Material for the task =

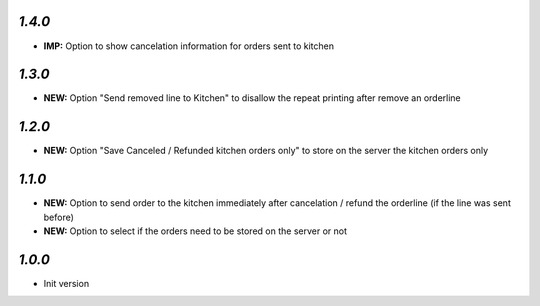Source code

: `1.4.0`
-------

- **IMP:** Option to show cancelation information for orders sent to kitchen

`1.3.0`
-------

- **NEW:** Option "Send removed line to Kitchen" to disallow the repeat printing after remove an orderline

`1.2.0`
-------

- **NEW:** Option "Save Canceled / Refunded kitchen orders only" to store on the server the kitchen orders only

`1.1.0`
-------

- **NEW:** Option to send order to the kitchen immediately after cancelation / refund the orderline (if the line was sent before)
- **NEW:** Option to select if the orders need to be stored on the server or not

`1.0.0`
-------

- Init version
...
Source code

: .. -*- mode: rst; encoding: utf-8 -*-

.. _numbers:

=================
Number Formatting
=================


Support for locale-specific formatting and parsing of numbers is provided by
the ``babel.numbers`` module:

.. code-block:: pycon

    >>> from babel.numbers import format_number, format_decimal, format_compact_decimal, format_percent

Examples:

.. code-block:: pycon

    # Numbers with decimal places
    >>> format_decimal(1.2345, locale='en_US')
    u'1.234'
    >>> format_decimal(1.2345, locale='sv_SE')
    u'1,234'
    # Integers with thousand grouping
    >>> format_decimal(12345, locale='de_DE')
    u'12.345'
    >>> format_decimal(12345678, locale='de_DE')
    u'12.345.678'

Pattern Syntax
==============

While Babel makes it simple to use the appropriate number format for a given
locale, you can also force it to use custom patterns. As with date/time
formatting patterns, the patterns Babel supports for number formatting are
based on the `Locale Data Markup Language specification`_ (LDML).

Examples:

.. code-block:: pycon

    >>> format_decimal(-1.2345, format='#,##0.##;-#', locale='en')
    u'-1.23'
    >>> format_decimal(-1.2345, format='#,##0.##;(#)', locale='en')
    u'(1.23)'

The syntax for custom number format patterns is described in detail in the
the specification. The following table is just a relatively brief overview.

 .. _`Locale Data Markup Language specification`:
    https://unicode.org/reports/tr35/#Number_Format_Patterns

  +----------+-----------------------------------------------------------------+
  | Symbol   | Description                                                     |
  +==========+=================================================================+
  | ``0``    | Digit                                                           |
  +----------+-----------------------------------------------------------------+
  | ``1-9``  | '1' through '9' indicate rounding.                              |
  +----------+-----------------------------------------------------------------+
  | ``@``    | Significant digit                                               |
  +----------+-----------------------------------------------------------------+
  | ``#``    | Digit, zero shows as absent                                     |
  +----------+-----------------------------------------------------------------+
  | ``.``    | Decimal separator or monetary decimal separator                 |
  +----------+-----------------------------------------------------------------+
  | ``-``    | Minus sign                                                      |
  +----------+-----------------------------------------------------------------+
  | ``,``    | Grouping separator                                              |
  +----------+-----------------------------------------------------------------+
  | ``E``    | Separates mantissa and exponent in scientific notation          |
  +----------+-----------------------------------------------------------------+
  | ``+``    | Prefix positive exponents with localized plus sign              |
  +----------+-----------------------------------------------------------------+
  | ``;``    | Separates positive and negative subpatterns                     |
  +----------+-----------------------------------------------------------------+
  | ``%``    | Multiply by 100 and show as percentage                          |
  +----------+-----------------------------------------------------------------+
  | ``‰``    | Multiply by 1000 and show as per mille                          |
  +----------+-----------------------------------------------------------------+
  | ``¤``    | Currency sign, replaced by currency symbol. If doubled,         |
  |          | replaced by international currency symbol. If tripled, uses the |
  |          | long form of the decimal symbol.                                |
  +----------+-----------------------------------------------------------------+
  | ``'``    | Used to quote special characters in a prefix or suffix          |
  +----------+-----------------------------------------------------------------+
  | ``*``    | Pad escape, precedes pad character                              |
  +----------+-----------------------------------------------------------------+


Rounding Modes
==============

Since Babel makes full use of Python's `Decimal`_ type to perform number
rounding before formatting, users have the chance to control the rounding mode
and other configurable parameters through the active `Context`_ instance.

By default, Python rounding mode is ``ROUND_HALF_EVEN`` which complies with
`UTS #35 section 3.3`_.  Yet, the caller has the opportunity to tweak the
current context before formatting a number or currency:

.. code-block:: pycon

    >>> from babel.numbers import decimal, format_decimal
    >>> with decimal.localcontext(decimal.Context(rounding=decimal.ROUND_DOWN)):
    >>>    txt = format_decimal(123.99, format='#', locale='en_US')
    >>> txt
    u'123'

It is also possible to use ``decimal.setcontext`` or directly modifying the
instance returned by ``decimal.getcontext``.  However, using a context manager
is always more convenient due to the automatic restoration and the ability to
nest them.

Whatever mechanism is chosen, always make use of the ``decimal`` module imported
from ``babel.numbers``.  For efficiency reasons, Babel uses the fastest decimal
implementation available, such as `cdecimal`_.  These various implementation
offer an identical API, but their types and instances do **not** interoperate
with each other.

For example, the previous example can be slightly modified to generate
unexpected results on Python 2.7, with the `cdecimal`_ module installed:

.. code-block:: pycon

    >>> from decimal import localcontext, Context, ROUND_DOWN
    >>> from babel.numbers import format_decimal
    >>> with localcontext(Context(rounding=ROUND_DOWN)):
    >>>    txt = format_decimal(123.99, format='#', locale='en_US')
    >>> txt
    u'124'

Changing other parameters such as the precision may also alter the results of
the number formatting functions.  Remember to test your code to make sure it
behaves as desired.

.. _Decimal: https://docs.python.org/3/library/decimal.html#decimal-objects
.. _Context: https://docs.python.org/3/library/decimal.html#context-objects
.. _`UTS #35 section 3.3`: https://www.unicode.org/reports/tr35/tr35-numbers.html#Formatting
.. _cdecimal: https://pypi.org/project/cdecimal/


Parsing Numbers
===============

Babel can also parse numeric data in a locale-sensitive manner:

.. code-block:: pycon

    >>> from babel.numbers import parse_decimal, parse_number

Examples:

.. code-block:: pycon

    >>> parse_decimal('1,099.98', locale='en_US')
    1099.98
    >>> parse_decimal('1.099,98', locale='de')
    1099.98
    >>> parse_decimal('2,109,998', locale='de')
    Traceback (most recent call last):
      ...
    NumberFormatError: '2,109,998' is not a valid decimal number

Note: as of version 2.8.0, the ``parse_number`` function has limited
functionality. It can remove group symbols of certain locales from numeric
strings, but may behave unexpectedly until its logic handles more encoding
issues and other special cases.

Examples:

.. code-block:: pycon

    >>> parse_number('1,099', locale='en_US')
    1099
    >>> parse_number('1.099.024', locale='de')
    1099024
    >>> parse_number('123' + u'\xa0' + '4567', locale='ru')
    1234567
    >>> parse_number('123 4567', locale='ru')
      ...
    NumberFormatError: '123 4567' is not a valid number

Exercise details = Scan the entries above and copy each line where "Separates" occurs.

Result below =
  | ``E``    | Separates mantissa and exponent in scientific notation          |
  | ``;``    | Separates positive and negative subpatterns                     |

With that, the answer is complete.